“Zynga acquires OMGPOP for $200M”
“Facebook buys Instagram for $1B”
“Amazon acquires KIVA Systems for $775M”
“Vocus acquires IContact for $169M”
“AirBnB raises $112M”
It’s feeling really good to be involved in the tech scene right now. Or so folks on the outside think. Not since the heydays of Goldman Sachs’ $100M bonuses has any sector been looked upon with such envy. But what came after that envy was vilification (deserved or undeserved, I’ll leave you to decide on that). Certainly, we all wanted these chaps’ heads for their obvious greed. And now the tech startup scene is feeling a bit like the gold rush. (Emphasis on the word “rush.”) But with that will come some scrutiny and we are starting to see some of that unfold.

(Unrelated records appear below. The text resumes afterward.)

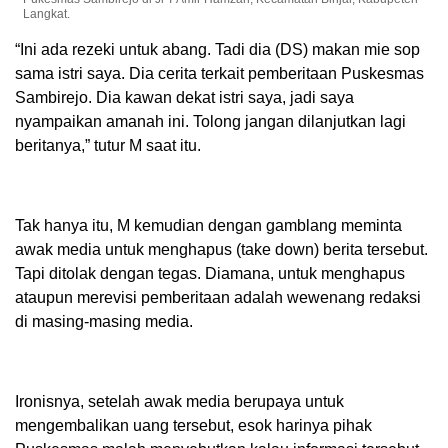
Langkat.
“Ini ada rezeki untuk abang. Tadi dia (DS) makan mie sop
sama istri saya. Dia cerita terkait pemberitaan Puskesmas
Sambirejo. Dia kawan dekat istri saya, jadi saya
nyampaikan amanah ini. Tolong jangan dilanjutkan lagi
beritanya,” tutur M saat itu.
Tak hanya itu, M kemudian dengan gamblang meminta
awak media untuk menghapus (take down) berita tersebut.
Tapi ditolak dengan tegas. Diamana, untuk menghapus
ataupun merevisi pemberitaan adalah wewenang redaksi
di masing-masing media.
Ironisnya, setelah awak media berupaya untuk
mengembalikan uang tersebut, esok harinya pihak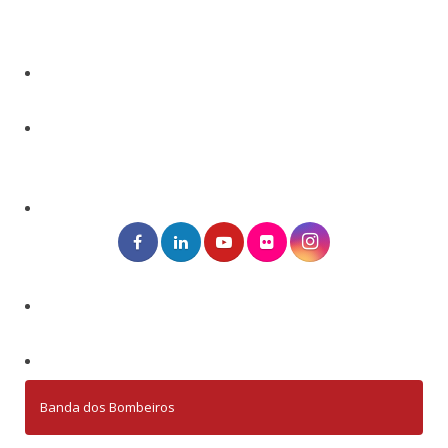
Banda dos Bombeiros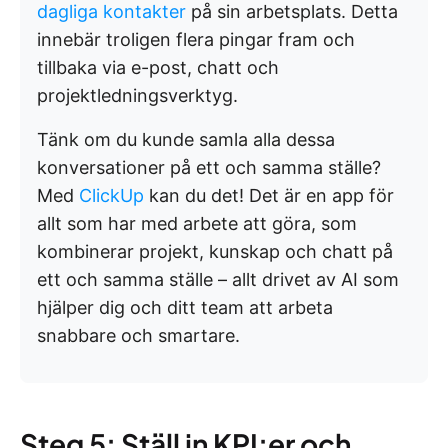
dagliga kontakter
på sin arbetsplats. Detta
innebär troligen flera pingar fram och
tillbaka via e-post, chatt och
projektledningsverktyg.
Tänk om du kunde samla alla dessa
konversationer på ett och samma ställe?
Med
ClickUp
kan du det! Det är en app för
allt som har med arbete att göra, som
kombinerar projekt, kunskap och chatt på
ett och samma ställe – allt drivet av AI som
hjälper dig och ditt team att arbeta
snabbare och smartare.
Steg 5: Ställ in KPI:er och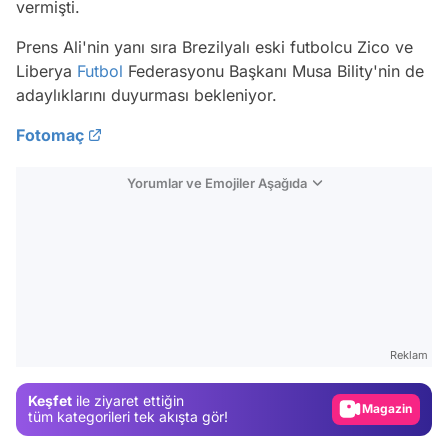
vermişti.
Prens Ali'nin yanı sıra Brezilyalı eski futbolcu Zico ve
Liberya
Futbol
Federasyonu Başkanı Musa Bility'nin de
adaylıklarını duyurması bekleniyor.
Fotomaç
Yorumlar ve Emojiler Aşağıda
Video
Test
Reklam
Gündem
Keşfet
ile ziyaret ettiğin
Magazin
tüm kategorileri tek akışta gör!
Video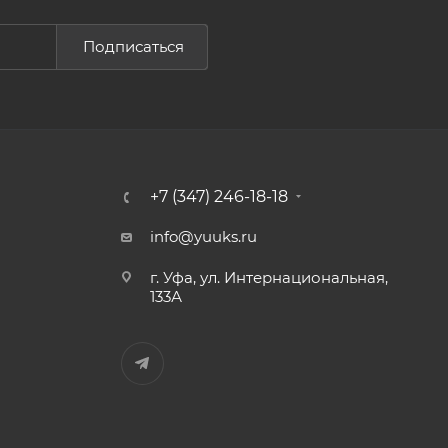
Подписаться
+7 (347) 246-18-18
info@yuuks.ru
г. Уфа, ул. Интернациональная,
133А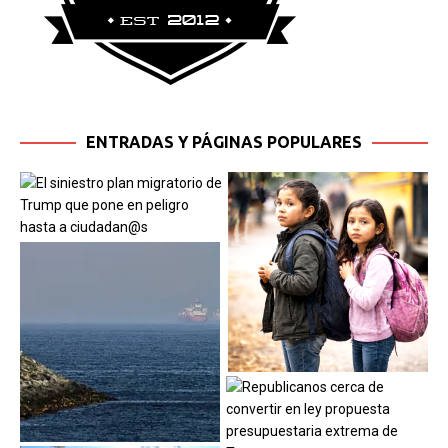
ENTRADAS Y PÁGINAS POPULARES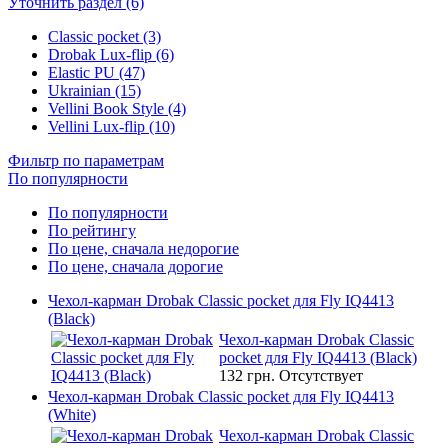
Уточнить раздел (6)
Classic pocket (3)
Drobak Lux-flip (6)
Elastic PU (47)
Ukrainian (15)
Vellini Book Style (4)
Vellini Lux-flip (10)
Фильтр по параметрам
По популярности
По популярности
По рейтингу
По цене, сначала недорогие
По цене, сначала дорогие
Чехол-карман Drobak Classic pocket для Fly IQ4413
(Black)
Чехол-карман Drobak Classic
pocket для Fly IQ4413 (Black)
132 грн.
Отсутствует
Чехол-карман Drobak Classic pocket для Fly IQ4413
(White)
Чехол-карман Drobak Classic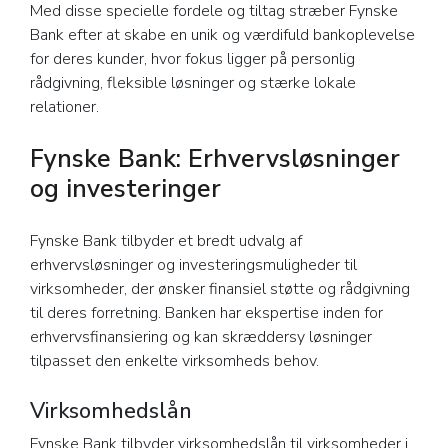
Med disse specielle fordele og tiltag stræber Fynske
Bank efter at skabe en unik og værdifuld bankoplevelse
for deres kunder, hvor fokus ligger på personlig
rådgivning, fleksible løsninger og stærke lokale
relationer.
Fynske Bank: Erhvervsløsninger
og investeringer
Fynske Bank tilbyder et bredt udvalg af
erhvervsløsninger og investeringsmuligheder til
virksomheder, der ønsker finansiel støtte og rådgivning
til deres forretning. Banken har ekspertise inden for
erhvervsfinansiering og kan skræddersy løsninger
tilpasset den enkelte virksomheds behov.
Virksomhedslån
Fynske Bank tilbyder virksomhedslån til virksomheder i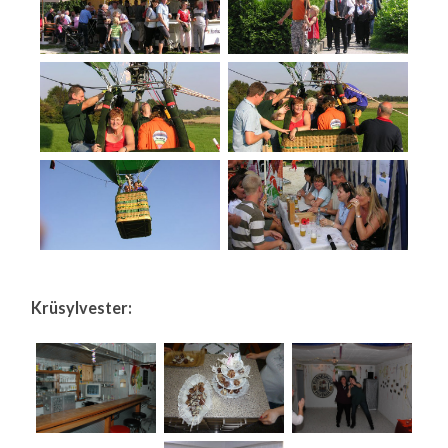
Krüsylvester: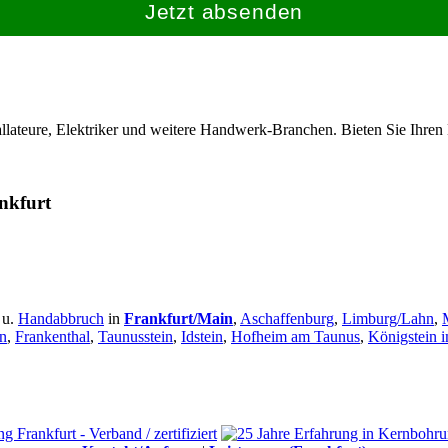
Jetzt absenden
allateure, Elektriker und weitere Handwerk-Branchen. Bieten Sie Ihren
nkfurt
u.
Handabbruch
in
Frankfurt/Main
,
Aschaffenburg
,
Limburg/Lahn
,
n
,
Frankenthal
,
Taunusstein
,
Idstein
,
Hofheim am Taunus
,
Königstein 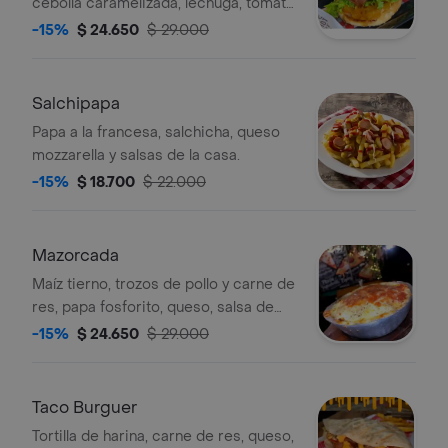
cebolla caramelizada, lechuga, tomate
y salsas, acompañada de papas a la
-15%
$ 24.650
$ 29.000
francesa.
Salchipapa
Papa a la francesa, salchicha, queso
mozzarella y salsas de la casa.
-15%
$ 18.700
$ 22.000
Mazorcada
Maíz tierno, trozos de pollo y carne de
res, papa fosforito, queso, salsa de
ajo, napolitana y viene acompañada
-15%
$ 24.650
$ 29.000
de pan de ajo.
Taco Burguer
Tortilla de harina, carne de res, queso,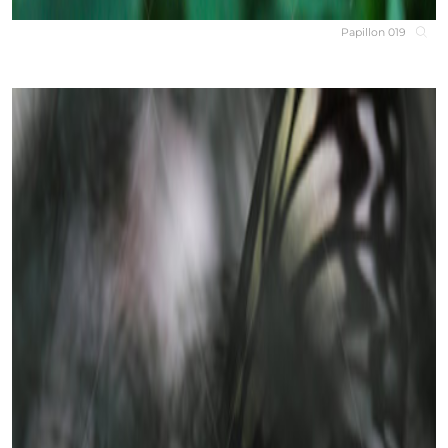
Papillon 019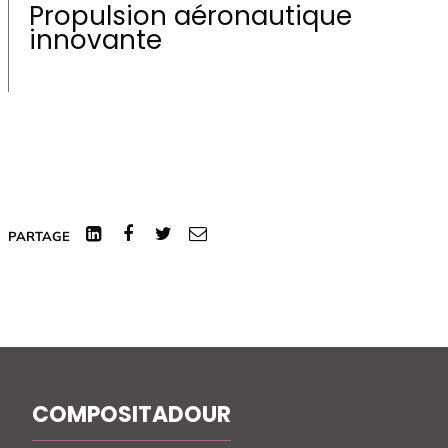
Propulsion aéronautique
innovante
Linked
Facebook
Twitter
Courriel
PARTAGE
In
COMPOSITADOUR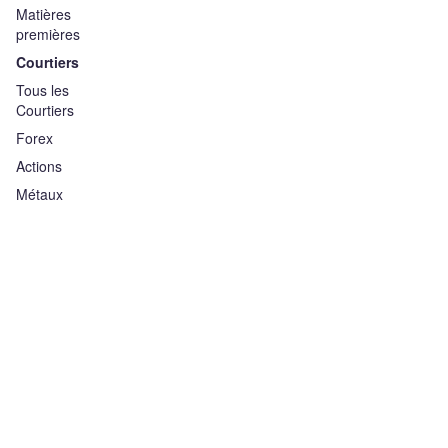
Matières
premières
Courtiers
Tous les
Courtiers
Forex
Actions
Métaux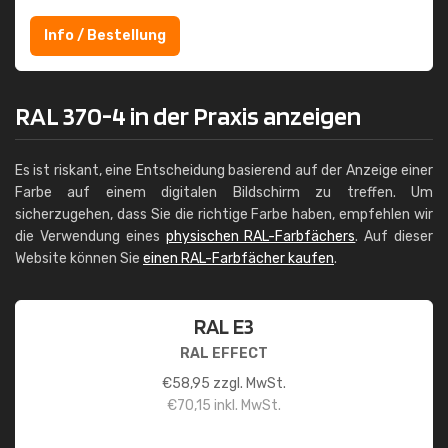
Info / Bestellung
RAL 370-4 in der Praxis anzeigen
Es ist riskant, eine Entscheidung basierend auf der Anzeige einer
Farbe auf einem digitalen Bildschirm zu treffen. Um
sicherzugehen, dass Sie die richtige Farbe haben, empfehlen wir
die Verwendung eines
physischen RAL-Farbfächers
. Auf dieser
Website können Sie
einen RAL-Farbfächer kaufen
.
RAL E3
RAL EFFECT
€
58,95
zzgl. MwSt.
€
70,15
inkl. MwSt.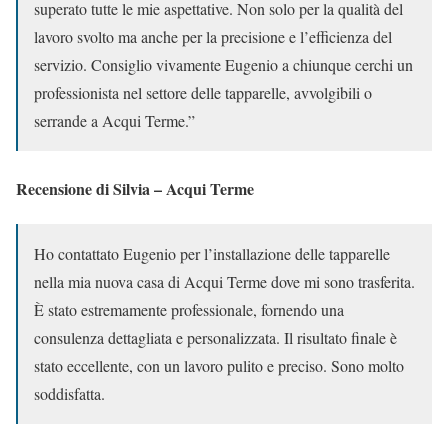
superato tutte le mie aspettative. Non solo per la qualità del
lavoro svolto ma anche per la precisione e l’efficienza del
servizio. Consiglio vivamente Eugenio a chiunque cerchi un
professionista nel settore delle tapparelle, avvolgibili o
serrande a Acqui Terme.”
Recensione di Silvia – Acqui Terme
Ho contattato Eugenio per l’installazione delle tapparelle
nella mia nuova casa di Acqui Terme dove mi sono trasferita.
È stato estremamente professionale, fornendo una
consulenza dettagliata e personalizzata. Il risultato finale è
stato eccellente, con un lavoro pulito e preciso. Sono molto
soddisfatta.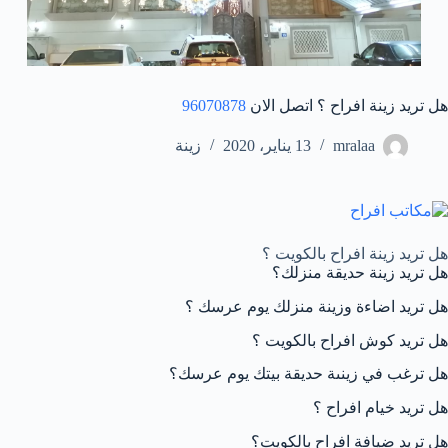
هل تريد زينة افراح ؟ اتصل الان
96070878
mralaa
13 يناير، 2020
زينة
هل تريد زينة افراح بالكويت ؟
هل تريد زينة حديقة منزلك؟
هل تريد اضاءة وزينة منزلك يوم عرسك ؟
هل تريد كوش افراح بالكويت ؟
هل ترغب في زينىة حديقة بيتك يوم عرسك؟
هل تريد خيام افراح ؟
هل تريد ضيافة افراح بالكويت؟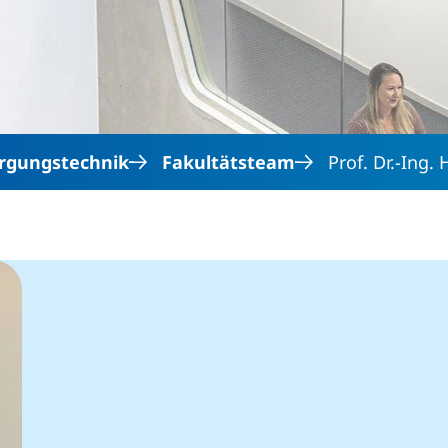
Direkt zum Inhalt
rgungstechnik
Fakultätsteam
Prof. Dr.-Ing.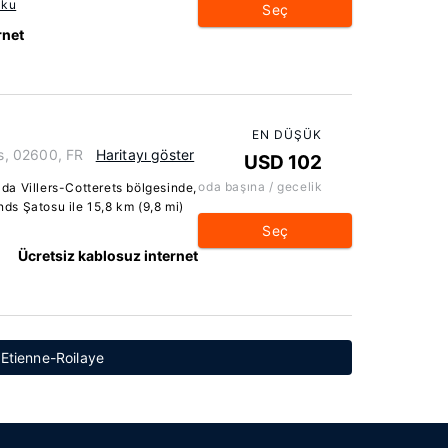
Oku
Seç
rnet
EN DÜŞÜK
ts, 02600, FR
Haritayı göster
USD 102
oda başına / gecelik
a Villers-Cotterets bölgesinde,
nds Şatosu ile 15,8 km (9,8 mi)
Seç
Ücretsiz kablosuz internet
t-Etienne-Roilaye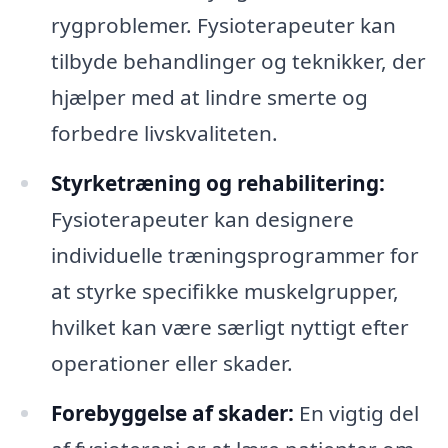
rygproblemer. Fysioterapeuter kan
tilbyde behandlinger og teknikker, der
hjælper med at lindre smerte og
forbedre livskvaliteten.
Styrketræning og rehabilitering:
Fysioterapeuter kan designere
individuelle træningsprogrammer for
at styrke specifikke muskelgrupper,
hvilket kan være særligt nyttigt efter
operationer eller skader.
Forebyggelse af skader:
En vigtig del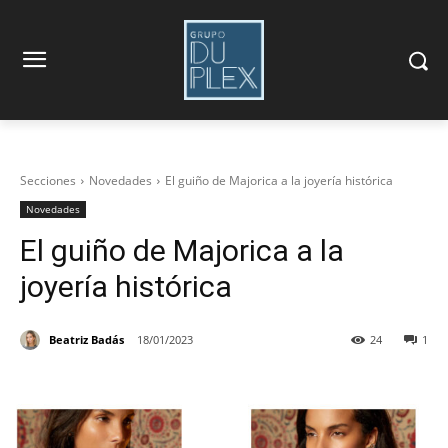
Secciones
Novedades
El guiño de Majorica a la joyería histórica
Novedades
El guiño de Majorica a la
joyería histórica
Beatriz Badás
18/01/2023
24
1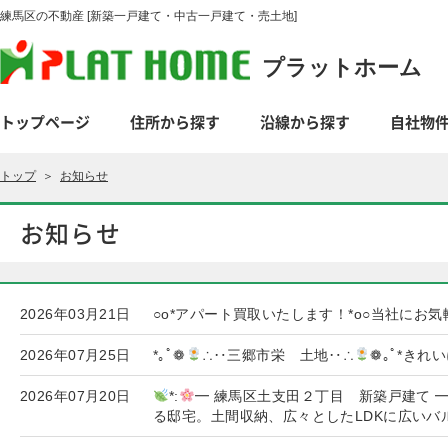
練馬区の不動産 [新築一戸建て・中古一戸建て・売土地]
プラットホーム
トップページ
住所から探す
沿線から探す
自社物
トップ
＞
お知らせ
お知らせ
2026年03月21日
○o*アパート買取いたします！*o○当社にお
2026年07月25日
*｡ﾟ❁
∴‥三郷市栄 土地‥∴
❁｡ﾟ*き
2026年07月20日
*:
━ 練馬区土支田２丁目 新築戸建て 
る邸宅。土間収納、広々としたLDKに広いバ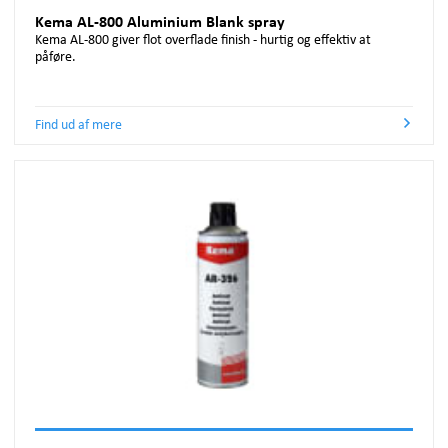
Kema AL-800 Aluminium Blank spray
Kema AL-800 giver flot overflade finish - hurtig og effektiv at
påføre.
Find ud af mere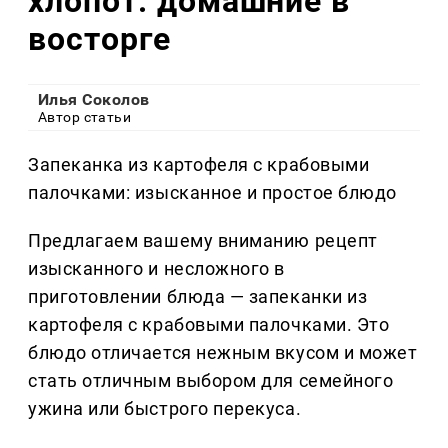
хлопот: домашние в
восторге
Илья Соколов
Автор статьи
Запеканка из картофеля с крабовыми
палочками: изысканное и простое блюдо
Предлагаем вашему вниманию рецепт
изысканного и несложного в
приготовлении блюда — запеканки из
картофеля с крабовыми палочками. Это
блюдо отличается нежным вкусом и может
стать отличным выбором для семейного
ужина или быстрого перекуса.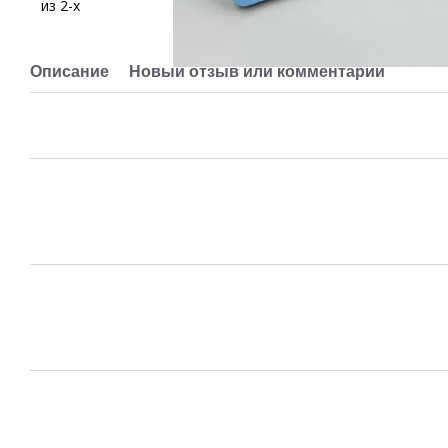
Описание
Новый отзыв или комментарий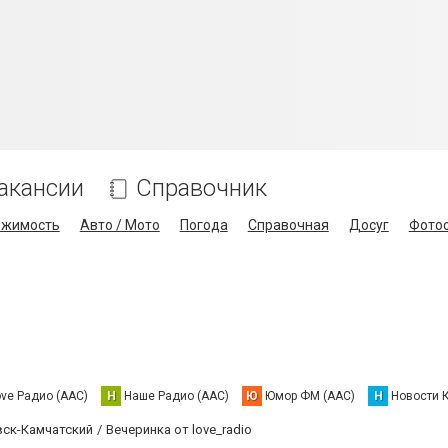
акансии
Справочник
ижимость
Авто / Мото
Погода
Справочная
Досуг
Фото
ove Радио (AAC)
Н
Наше Радио (AAC)
Ю
Юмор ФМ (AAC)
Н
Новости 
вск-Камчатский
Вечеринка от love_radio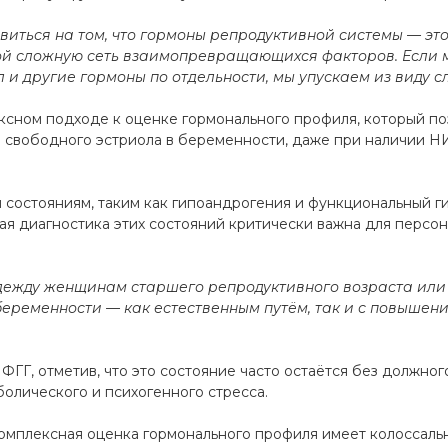
виться на том, что гормоны репродуктивной системы — это
ой сложную сеть взаимопревращающихся факторов. Если м
 и другие гормоны по отдельности, мы упускаем из виду с
ксном подходе к оценке гормонального профиля, который по
я свободного эстриола в беременности, даже при наличии Н
остояниям, таким как гипоандрогения и функциональный ги
ая диагностика этих состояний критически важна для персо
 надежду женщинам старшего репродуктивного возраста и
беременности — как естественным путём, так и с повыше
ГГ, отметив, что это состояние часто остаётся без должног
лического и психогенного стресса.
омплексная оценка гормонального профиля имеет колоссаль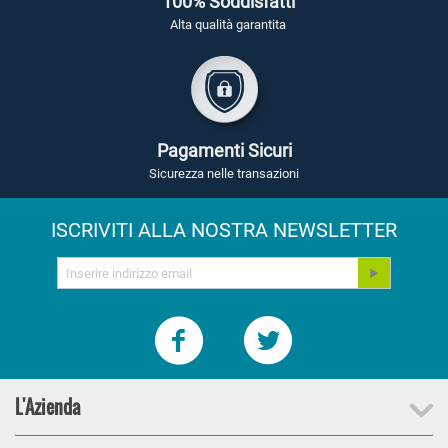
100% Soddisfatti
Alta qualità garantita
Pagamenti Sicuri
Sicurezza nelle transazioni
ISCRIVITI ALLA NOSTRA NEWSLETTER
L'Azienda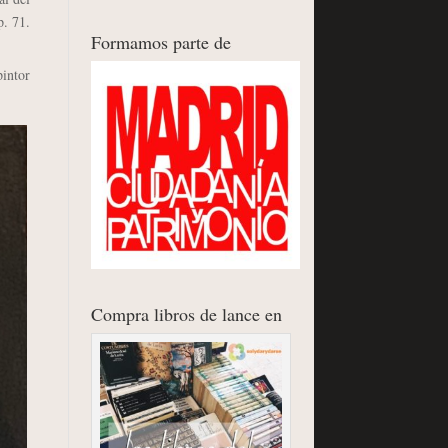
p. 71.
Formamos parte de
intor
Compra libros de lance en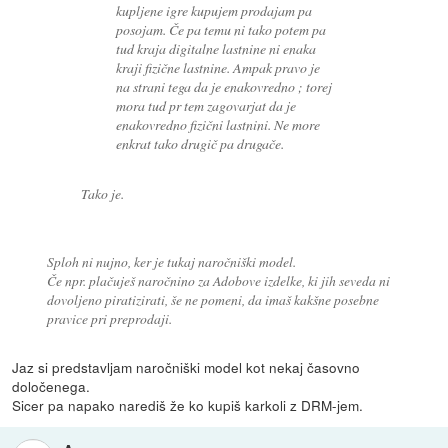
kupljene igre kupujem prodajam pa
posojam. Če pa temu ni tako potem pa
tud kraja digitalne lastnine ni enaka
kraji fizične lastnine. Ampak pravo je
na strani tega da je enakovredno ; torej
mora tud pr tem zagovarjat da je
enakovredno fizični lastnini. Ne more
enkrat tako drugič pa drugače.
Tako je.
Sploh ni nujno, ker je tukaj naročniški model.
Če npr. plačuješ naročnino za Adobove izdelke, ki jih seveda ni
dovoljeno piratizirati, še ne pomeni, da imaš kakšne posebne
pravice pri preprodaji.
Jaz si predstavljam naročniški model kot nekaj časovno
določenega.
Sicer pa napako narediš že ko kupiš karkoli z DRM-jem.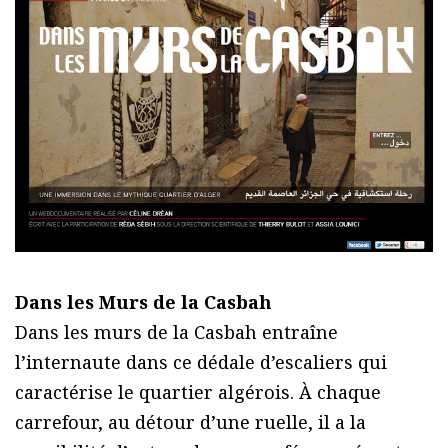
Dans les Murs de la Casbah
Dans les murs de la Casbah entraîne
l’internaute dans ce dédale d’escaliers qui
caractérise le quartier algérois. À chaque
carrefour, au détour d’une ruelle, il a la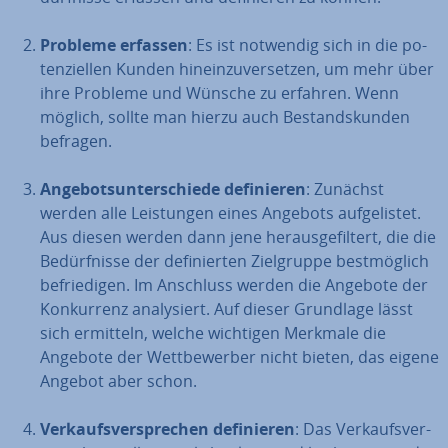
Probleme erfassen
: Es ist notwendig sich in die po­
ten­zi­el­len Kunden hin­ein­zu­ver­set­zen, um mehr über
ihre Probleme und Wünsche zu erfahren. Wenn
möglich, sollte man hierzu auch Be­stands­kun­den
befragen.
An­ge­bots­un­ter­schie­de de­fi­nie­ren
: Zunächst
werden alle Leis­tun­gen eines Angebots auf­ge­lis­tet.
Aus diesen werden dann jene her­aus­ge­fil­tert, die die
Be­dürf­nis­se der de­fi­nier­ten Ziel­grup­pe best­mög­lich
be­frie­di­gen. Im Anschluss werden die Angebote der
Kon­kur­renz ana­ly­siert. Auf dieser Grundlage lässt
sich ermitteln, welche wichtigen Merkmale die
Angebote der Wett­be­wer­ber nicht bieten, das eigene
Angebot aber schon.
Ver­kaufs­ver­spre­chen de­fi­nie­ren
: Das Ver­kaufs­ver­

Right now though, we are experiencing the effects of the everyone-wants-to-start-a-tech-company syndrome (again, I’ll leave you to your opinion on this).
We’ve all seen this before. It happened with the dotcom bubble, of course, but an even more recent example exists. It happened with people wanting to obtain MBA’s. Beyond the MBA lay the expectation of six figure salaries and a few gazillion air miles. Investment banking and consulting beckoned. And now, a vast number of those MBAs work in jobs they are only doing to pay off the mountains of debt they’ve incurred.
The prevailing hope is that the same thing does not happen in the startup space. Startups being hot right now is a great thing for those of us involved, however, the news of great successes like those above are making it look like a sure thing. Kids are being advised to drop out of school and learn to code and ultimately sell their brainchildren (and themselves?) to Google. There are even claims that if you do not know how to code in the future, then you have no chance of success. Granted, the structured thinking you get from learning most anything is valuable, so almost any type of education is beneficial to some degree. What is missing from this conversation is that learning how to code matters for nothing if you do not learn a more important skill: learning how to create value. It is way more important to learn how to create value than to churn out products that nobody wants. The great thing about Code Academy here in Chicago is that you learn how to code, but you also learn how to create value in tandem. I guess it’s that Midwestern sense of pragmatism. And that is what I think people should focus on learning.
And how exactly do you create value? Distilled down, the way to do that is to provide something that satisfies people’s basic needs.
- - Solve the basic need to be social
- - Fulfill the basic need to be fed (literally or figuratively)
- - Satisfy the basic need to aspire
- - Respond to the basic need to learn
Startups are hard. Even when you’re creating real value as a startup, you still might not survive. For every overvalued funded venture, there is an underrated one successfully fulfilling basic needs. As part of the tech startup space, we try to do our best to focus on providing value, while worrying less about funding. Meanwhile, after reading the news of Facebook’s acquisition of Instagram, my rather astute mother-in-law (who’s a nurse in Dallas) made this observation: “This whole Facebook and Groupon thing is feeling like things felt before the subprime mortgage issue — people seem to have more money than sense.”
It does sort of give you pause, doesn’t it?
What are some ways that you’ve created value as a startup?